• [Extract to read]
------------------------

My not-a-lawyer understanding is that in the US it is not possible to copyright "facts" because some sort of creative step is required. However in other countries (I'm in Britain) the creative step is not required, and stuff can be copyrighted based on a "sweat of the brow" argument. So it would seem to me that this time zone data is MORE vulnerable to claims from these astrologers if it is outside the US. (I'm not sure specifically about Australia, where this copy is being hosted, but my guess would be that for historical reasons it would be close to the British system.)
Posted Oct 7, 2011 15:32 UTC (Fri)
by Otus (subscriber, #67685)
[Link]
It also says that in an earlier ruling "sufficient creativity was established as the defining characteristic of copyright"
If that's the case Australia would be a good place to host this.
Posted Oct 7, 2011 18:30 UTC (Fri)
by Wol (subscriber, #4433)
[Link] (1 responses)
There is the (I think European) database directive, which says that you cannot take someone else's collection of facts, reformat it and sell it as your own. So in that sense it does protect sweat of the brow. But if you RESEARCH your own database (even if that includes mining theirs) then you are in the clear.
Basically, if you can prove you have provided added value through your own "sweat of the brow", then you're in the clear.
Cheers,
Posted Oct 12, 2011 22:20 UTC (Wed)
by Baylink (guest, #755)
[Link]
Posted Oct 7, 2011 15:27 UTC (Fri)
by dskoll (subscriber, #1630)
[Link] (1 responses)
I'm going to have to get in touch with the maintainers of /usr/share/dict/words. Many hundreds of lines in that file are taken brazenly and directly from works I have created!!!!!
Posted Oct 8, 2011 23:19 UTC (Sat)
by richarson (subscriber, #74226)
[Link]
Posted Oct 7, 2011 15:51 UTC (Fri)
by jcm (subscriber, #18262)
[Link] (18 responses)
When talking about things on these threads, even of the "I like green scrolling text and dark rooms, here's a lot of theoretical CompSci", remember that people with lawyers will read these messages and they will willingly use whatever is said against any of these projects.
Jon.
Posted Oct 7, 2011 17:00 UTC (Fri)
by nix (subscriber, #2304)
[Link] (14 responses)
Sorry, the problem is those people and their lawyers: if we change our behaviour because of those bastards, they've won.

------------------------

• [Keypoint correspondence data]
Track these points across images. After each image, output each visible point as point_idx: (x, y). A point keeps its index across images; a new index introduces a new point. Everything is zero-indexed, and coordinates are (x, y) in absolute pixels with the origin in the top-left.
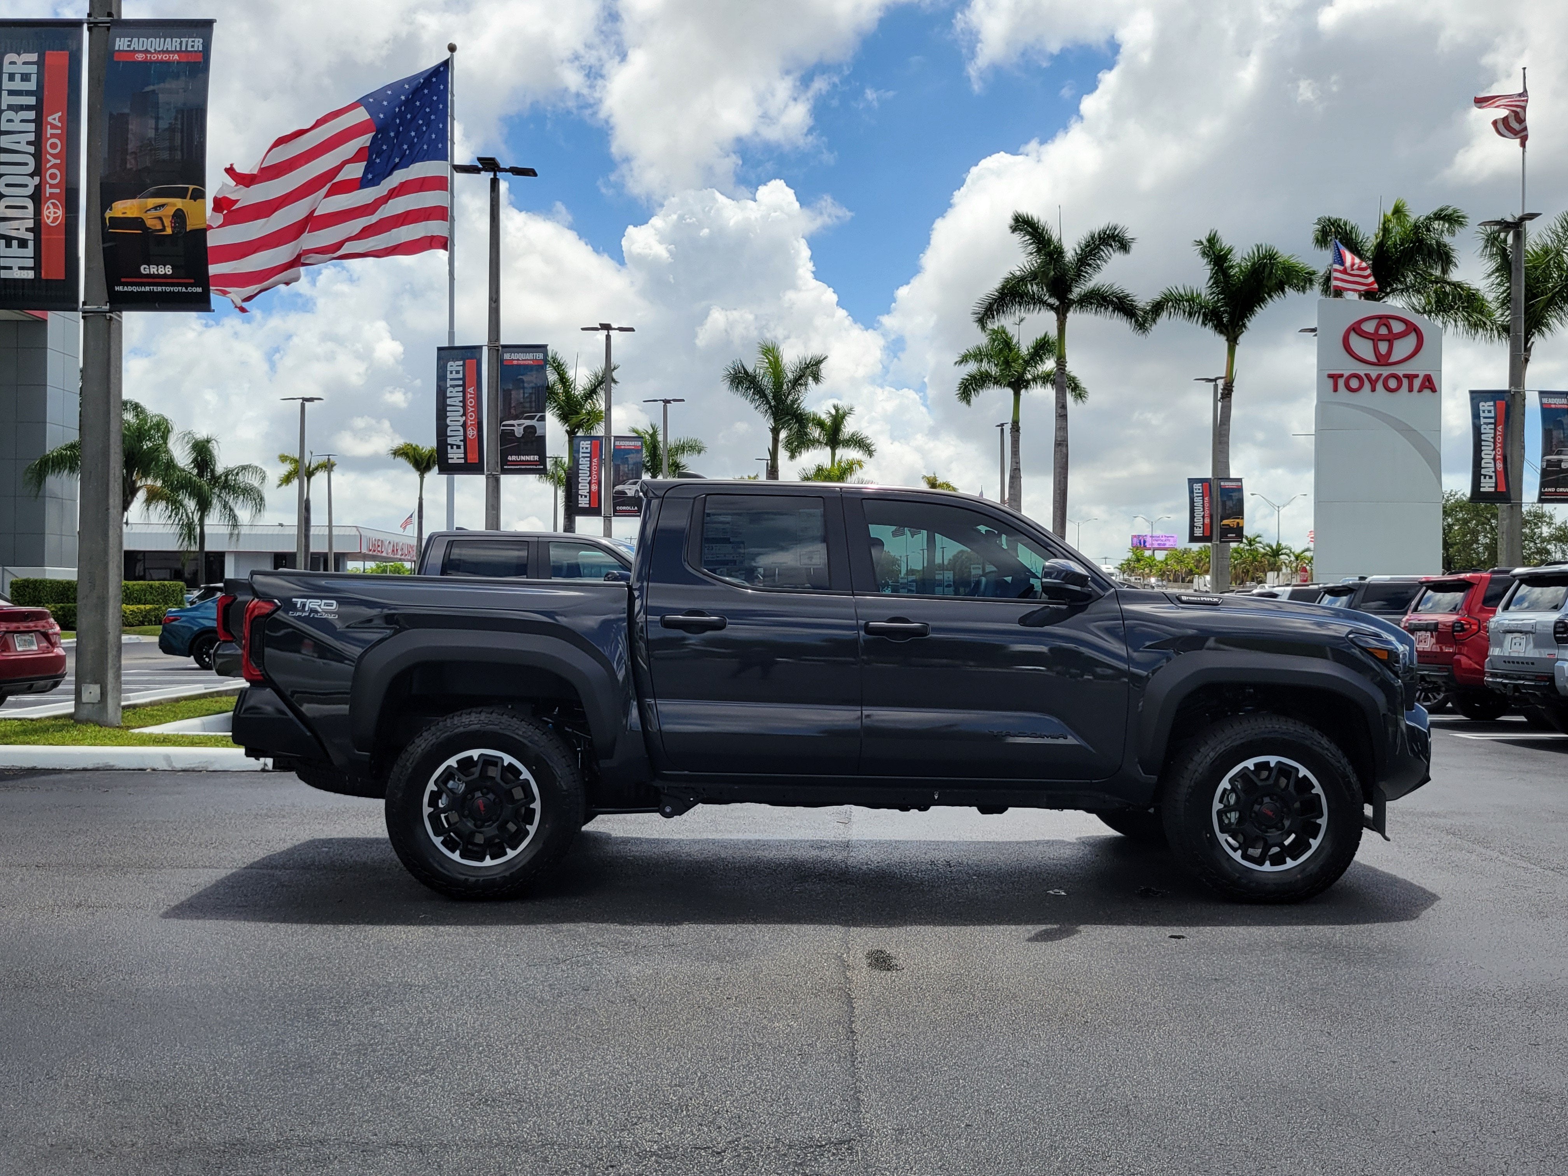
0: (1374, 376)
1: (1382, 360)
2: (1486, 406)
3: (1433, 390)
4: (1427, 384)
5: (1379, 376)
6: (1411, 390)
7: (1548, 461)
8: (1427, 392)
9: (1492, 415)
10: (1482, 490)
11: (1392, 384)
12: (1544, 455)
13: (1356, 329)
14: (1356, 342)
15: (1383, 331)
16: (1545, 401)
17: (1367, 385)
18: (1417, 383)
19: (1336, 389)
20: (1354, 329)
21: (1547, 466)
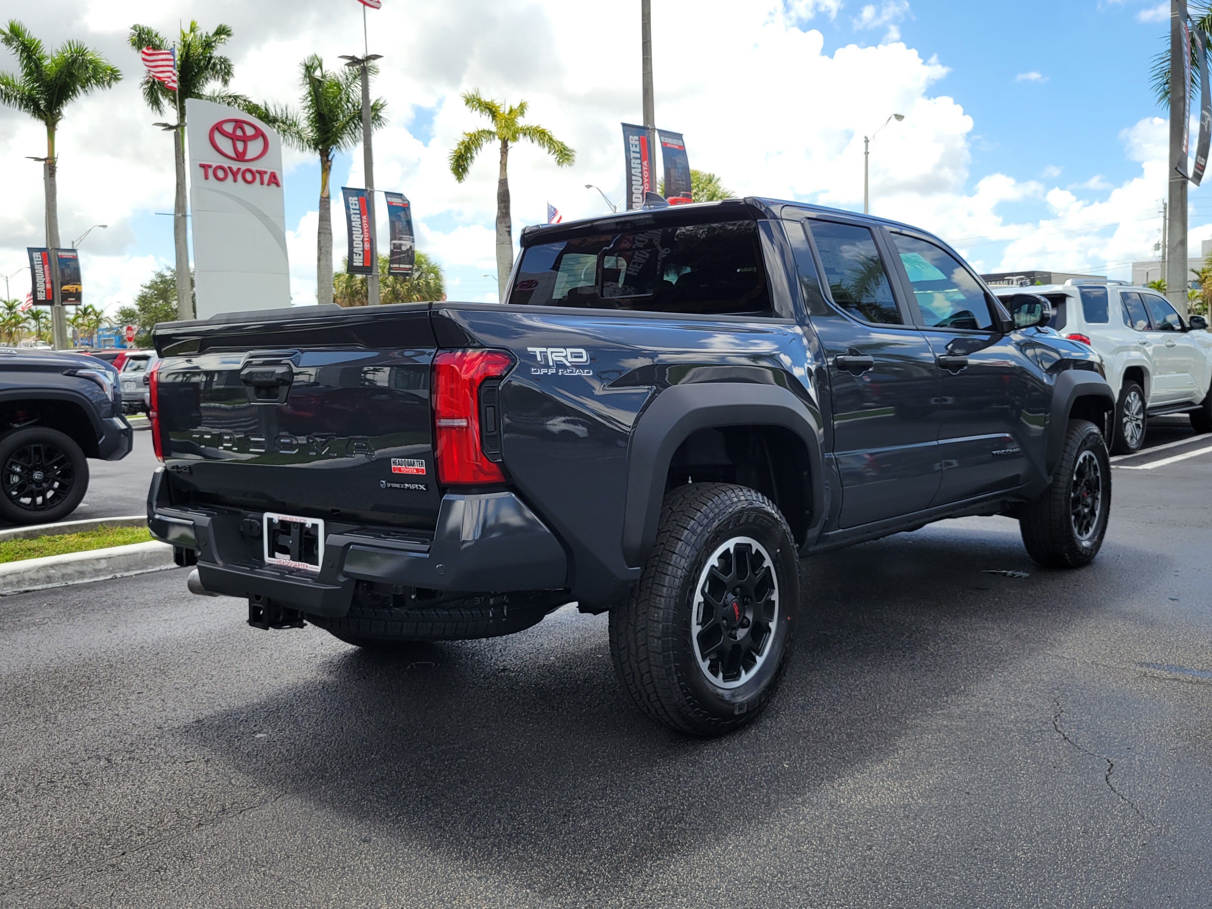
0: (235, 169)
1: (240, 157)
2: (353, 200)
3: (278, 185)
4: (273, 179)
5: (239, 169)
6: (262, 183)
7: (394, 244)
8: (273, 186)
9: (357, 207)
10: (355, 264)
11: (249, 177)
12: (391, 240)
13: (218, 127)
14: (219, 139)
15: (239, 133)
16: (389, 199)
17: (230, 177)
18: (266, 178)
19: (206, 178)
20: (217, 128)
21: (394, 248)
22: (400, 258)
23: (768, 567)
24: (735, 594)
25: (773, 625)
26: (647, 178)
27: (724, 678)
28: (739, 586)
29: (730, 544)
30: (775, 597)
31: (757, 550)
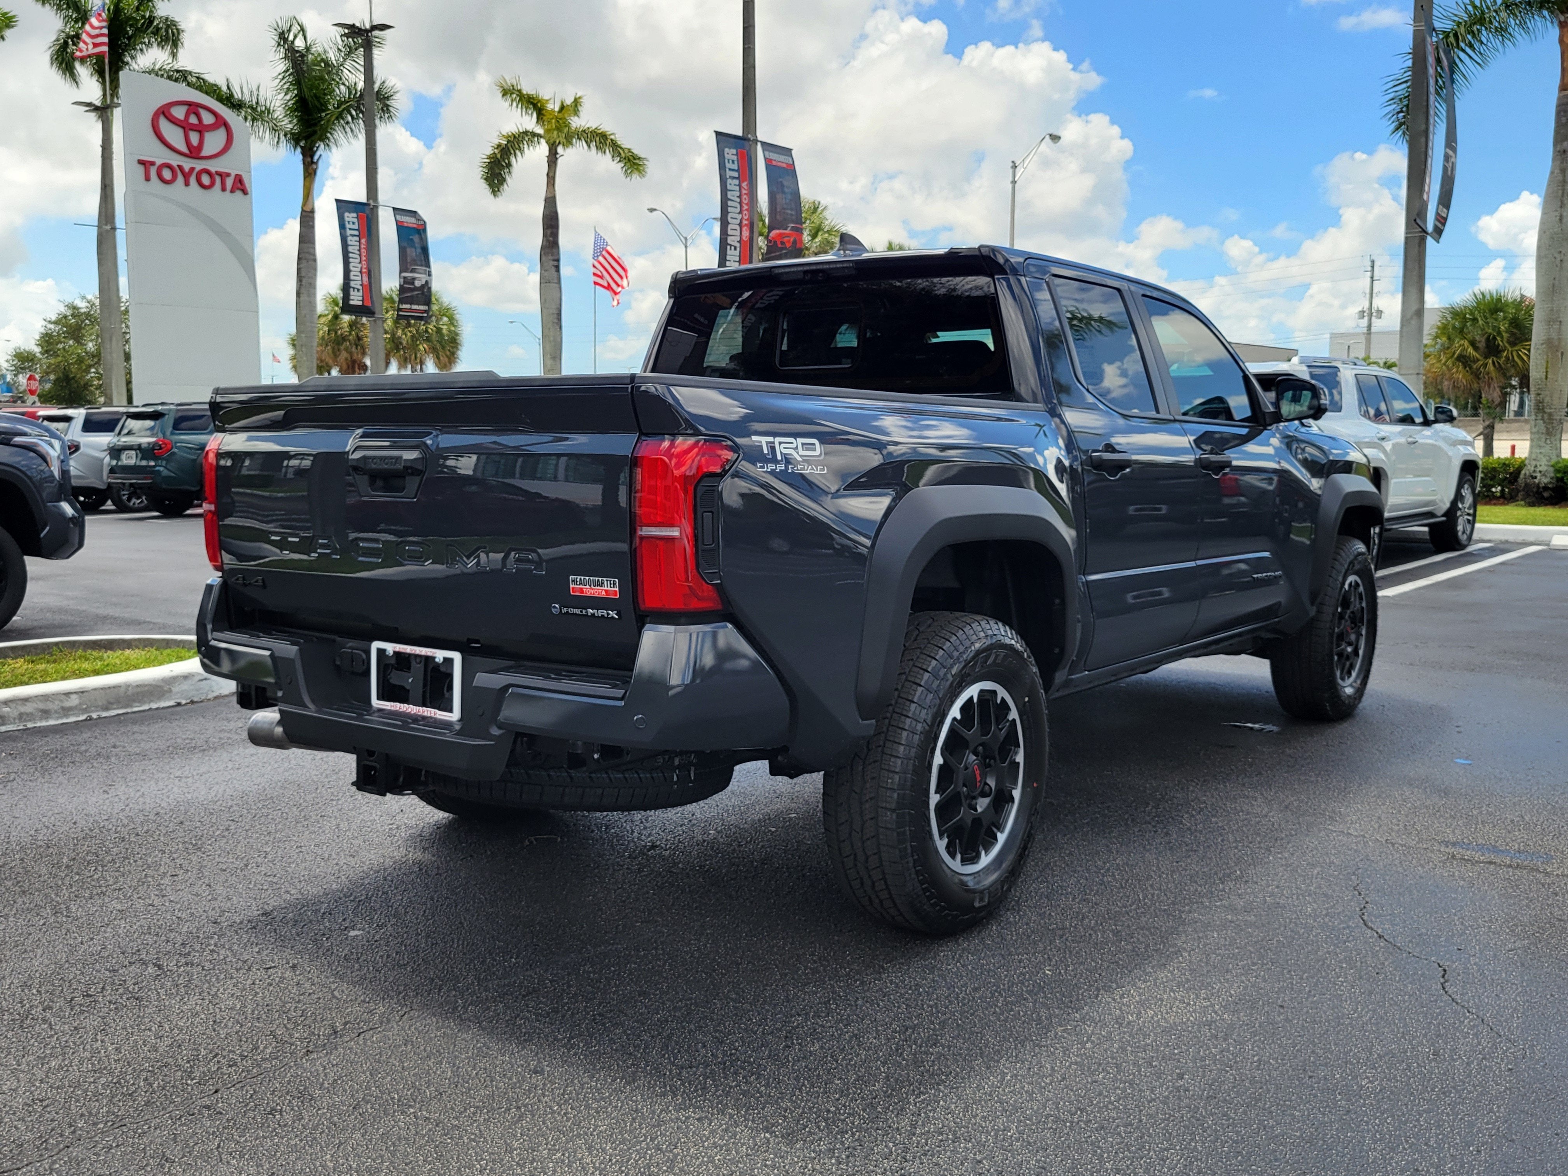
0: (187, 168)
1: (194, 152)
2: (350, 217)
3: (245, 192)
4: (239, 185)
5: (192, 169)
6: (223, 189)
7: (405, 278)
8: (239, 193)
9: (356, 227)
10: (352, 302)
11: (206, 180)
12: (401, 272)
13: (164, 111)
14: (165, 126)
15: (193, 120)
16: (398, 217)
17: (180, 179)
18: (229, 182)
19: (148, 179)
20: (163, 113)
21: (405, 282)
22: (412, 297)
23: (1014, 720)
24: (976, 753)
25: (1017, 794)
26: (747, 204)
27: (962, 861)
28: (981, 745)
29: (973, 691)
30: (1020, 758)
31: (1003, 699)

------------------------

• [About this task]
Extend the comment thread on copyright protection for time zone data, beginning after its final comment.

• [Task output]
Posted Oct 8, 2011 5:11 UTC (Sat)
by jcm (subscriber, #18262)
[Link] (13 responses)
Posted Oct 8, 2011 12:08 UTC (Sat)
by nix (subscriber, #2304)
[Link]
Posted Oct 8, 2011 13:11 UTC (Sat)
by tialaramex (subscriber, #21167)
[Link] (11 responses)
A small local court is unlikely to do anything drastic, but if you're tenacious and it is obvious to any reasonable person that the alternative is unjust, you should later (or perhaps sooner) reach senior judges who are willing to bend law or write new law to deliver justice, as is their purpose.
That's the symbolism of Carlill v Carbolic Smoke Ball Company that is sometimes lost on trainee lawyers. The judges in that case _made law_ to fulfil the function of justice. Asquith's clever arguments didn't help his client because the court had already decided to find against them, it was just a matter of _justifying_ that position in their ruling.
Over and above this, a society's rule of law relies upon widespread voluntary adhesion, if everyone disobeys a law it cannot be enforced, and serves only to bring the institution of the law itself into disrepute.
Posted Oct 8, 2011 17:14 UTC (Sat)
by cmccabe (guest, #60281)
[Link] (10 responses)
Posted Oct 8, 2011 17:55 UTC (Sat)
by jcm (subscriber, #18262)
[Link] (5 responses)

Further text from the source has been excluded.